The other side of the river is North Korea. The buildings on this side are military installations for the south. The line heading away from us on this side is two rows of barbed wire with a trench between them. There are a variety of lookout points and bunkers built into the hill. I wonder if the North also has observation towers where people from their country and foreign visitors go to visit and stare at the soldiers of the South?

At both observation points, we were treated to videos and presentations talking about the propaganda which the North has done. They showed evidence of how towns have sprouted up directly across from the observation towers shortly after the towers were built (those fuzzy white buildings on the north side). These towns look modern, yet have signs of being uninhabited. The South is saying that these are signs of the north trying to show that they are affluent. Lots of other propaganda is talked about also. Of course, there are many signs that the south is also playing the propaganda game (such as the thing that looks like a billboard on the lower right of the picture). Makes you wonder who you really can believe - the truth is probably somewhere between what the North and South are saying.
The DMZ is basically uninhabited. And it is also untouched by man (well, besides the mines). This makes it very interesting from an environmental point of view - the DMZ is effectively a nature reserve and is supposed to contain many rare or endangered species.

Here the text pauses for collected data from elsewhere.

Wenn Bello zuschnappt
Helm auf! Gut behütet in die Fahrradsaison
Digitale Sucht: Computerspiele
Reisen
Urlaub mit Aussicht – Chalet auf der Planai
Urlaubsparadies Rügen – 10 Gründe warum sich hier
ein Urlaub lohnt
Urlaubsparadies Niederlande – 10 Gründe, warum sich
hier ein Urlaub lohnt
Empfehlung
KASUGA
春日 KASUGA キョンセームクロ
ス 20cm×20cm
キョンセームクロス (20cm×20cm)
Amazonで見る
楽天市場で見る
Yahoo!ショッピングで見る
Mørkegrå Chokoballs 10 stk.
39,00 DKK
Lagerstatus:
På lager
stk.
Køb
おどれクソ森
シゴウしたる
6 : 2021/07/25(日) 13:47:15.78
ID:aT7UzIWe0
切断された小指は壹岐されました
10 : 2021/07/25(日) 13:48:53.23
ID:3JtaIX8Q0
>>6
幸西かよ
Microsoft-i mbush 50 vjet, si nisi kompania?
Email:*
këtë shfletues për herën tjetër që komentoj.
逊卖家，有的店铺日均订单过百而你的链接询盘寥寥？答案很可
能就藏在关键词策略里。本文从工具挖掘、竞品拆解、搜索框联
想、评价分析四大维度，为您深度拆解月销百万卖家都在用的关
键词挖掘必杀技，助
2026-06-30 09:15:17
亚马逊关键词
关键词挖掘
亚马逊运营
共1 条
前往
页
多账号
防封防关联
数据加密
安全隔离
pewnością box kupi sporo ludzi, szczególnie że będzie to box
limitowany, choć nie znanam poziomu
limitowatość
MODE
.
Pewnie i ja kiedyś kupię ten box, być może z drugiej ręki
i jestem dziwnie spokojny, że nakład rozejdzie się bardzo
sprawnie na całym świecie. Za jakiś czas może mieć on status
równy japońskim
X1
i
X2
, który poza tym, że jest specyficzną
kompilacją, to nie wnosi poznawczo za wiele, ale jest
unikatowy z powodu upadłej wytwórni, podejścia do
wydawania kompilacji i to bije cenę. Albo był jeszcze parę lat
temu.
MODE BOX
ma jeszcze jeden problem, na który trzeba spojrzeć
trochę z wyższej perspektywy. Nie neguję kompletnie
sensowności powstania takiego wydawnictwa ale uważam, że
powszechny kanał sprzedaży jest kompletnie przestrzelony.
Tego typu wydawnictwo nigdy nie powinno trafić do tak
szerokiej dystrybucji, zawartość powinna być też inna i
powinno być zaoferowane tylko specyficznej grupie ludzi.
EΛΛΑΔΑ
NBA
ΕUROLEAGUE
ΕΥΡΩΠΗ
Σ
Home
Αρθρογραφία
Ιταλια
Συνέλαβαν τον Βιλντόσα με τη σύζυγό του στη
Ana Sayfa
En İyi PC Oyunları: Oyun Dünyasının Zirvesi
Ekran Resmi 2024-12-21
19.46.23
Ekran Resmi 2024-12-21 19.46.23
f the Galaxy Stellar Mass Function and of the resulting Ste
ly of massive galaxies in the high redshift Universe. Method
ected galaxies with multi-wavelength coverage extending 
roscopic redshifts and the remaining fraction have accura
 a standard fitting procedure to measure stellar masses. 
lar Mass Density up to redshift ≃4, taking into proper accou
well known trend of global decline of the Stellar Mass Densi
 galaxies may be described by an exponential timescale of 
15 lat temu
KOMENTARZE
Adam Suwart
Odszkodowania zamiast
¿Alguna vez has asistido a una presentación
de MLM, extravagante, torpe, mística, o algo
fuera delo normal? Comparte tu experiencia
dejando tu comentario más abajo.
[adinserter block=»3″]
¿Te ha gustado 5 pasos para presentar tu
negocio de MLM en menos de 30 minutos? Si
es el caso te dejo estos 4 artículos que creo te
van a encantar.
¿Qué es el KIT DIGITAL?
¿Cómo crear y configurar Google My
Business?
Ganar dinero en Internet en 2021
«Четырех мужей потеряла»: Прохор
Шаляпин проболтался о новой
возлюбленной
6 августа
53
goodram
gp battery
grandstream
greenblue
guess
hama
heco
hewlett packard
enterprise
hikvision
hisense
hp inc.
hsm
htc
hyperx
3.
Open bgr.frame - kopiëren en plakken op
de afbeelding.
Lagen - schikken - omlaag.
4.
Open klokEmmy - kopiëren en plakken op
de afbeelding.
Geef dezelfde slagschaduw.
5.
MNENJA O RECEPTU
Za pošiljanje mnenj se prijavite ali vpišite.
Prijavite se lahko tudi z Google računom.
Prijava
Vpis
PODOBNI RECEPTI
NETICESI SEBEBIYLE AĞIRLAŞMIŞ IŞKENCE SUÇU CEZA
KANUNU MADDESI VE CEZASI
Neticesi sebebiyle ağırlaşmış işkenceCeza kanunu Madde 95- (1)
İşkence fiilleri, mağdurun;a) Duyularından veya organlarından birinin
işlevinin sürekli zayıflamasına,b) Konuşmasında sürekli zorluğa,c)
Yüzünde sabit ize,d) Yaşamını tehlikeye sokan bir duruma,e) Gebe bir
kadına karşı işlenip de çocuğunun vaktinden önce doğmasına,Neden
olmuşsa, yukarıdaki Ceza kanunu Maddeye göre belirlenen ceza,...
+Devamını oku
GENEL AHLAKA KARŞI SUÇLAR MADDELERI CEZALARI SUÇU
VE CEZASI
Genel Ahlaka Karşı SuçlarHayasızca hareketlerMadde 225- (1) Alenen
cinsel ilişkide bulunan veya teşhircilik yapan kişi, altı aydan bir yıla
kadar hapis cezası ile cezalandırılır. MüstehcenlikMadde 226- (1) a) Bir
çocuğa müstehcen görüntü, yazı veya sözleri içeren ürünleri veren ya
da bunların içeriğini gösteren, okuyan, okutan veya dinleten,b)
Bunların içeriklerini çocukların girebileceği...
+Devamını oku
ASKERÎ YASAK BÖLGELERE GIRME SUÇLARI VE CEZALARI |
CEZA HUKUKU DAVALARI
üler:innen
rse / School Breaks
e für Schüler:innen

It is very interesting that all of this exists so close to where I live. Around Seoul, you don't get much of a feeling about this. You sometimes see groups of police (especially around government buildings) and you will see the odd soldiers from time to time, but never does it feel like a police state. And there are various military bases around (one of which I accidentally wander on to while exploring on my bike - a soldier chased after me and made it quite clear that it was time for me to turn around), but all of this doesn't stand out or seem to have any affect on anyone's daily life. But when you get close to the border, you have to go through checkpoints and there are many soldiers around.

At the end of the Korean War, an armistice was agreed to, but no peace agreement. This means that the two Koreas are still officially at war. Thankfully, the tensions are easing quickly and it now would not be surprising if the two Koreas reunify within a decade. And it sounds like things have been changing over the past years- one of the VPs who was in town was here about 20 years ago, and he said that it was much more of a police state then. He was describing about a hill top in Seoul (comparable to Twin Peaks in San Francisco) where you'd go to enjoy the view. But instead of a view, there was a wall around it with a drawing of what you would see if the wall wasn't there. They didn't want anyone to see where everything was. It was reported that they wouldn't even print maps of Seoul.

I'm off for a few days in Singapore later this week, and then a week in Thailand. Should have some interesting stuff to write about between those two.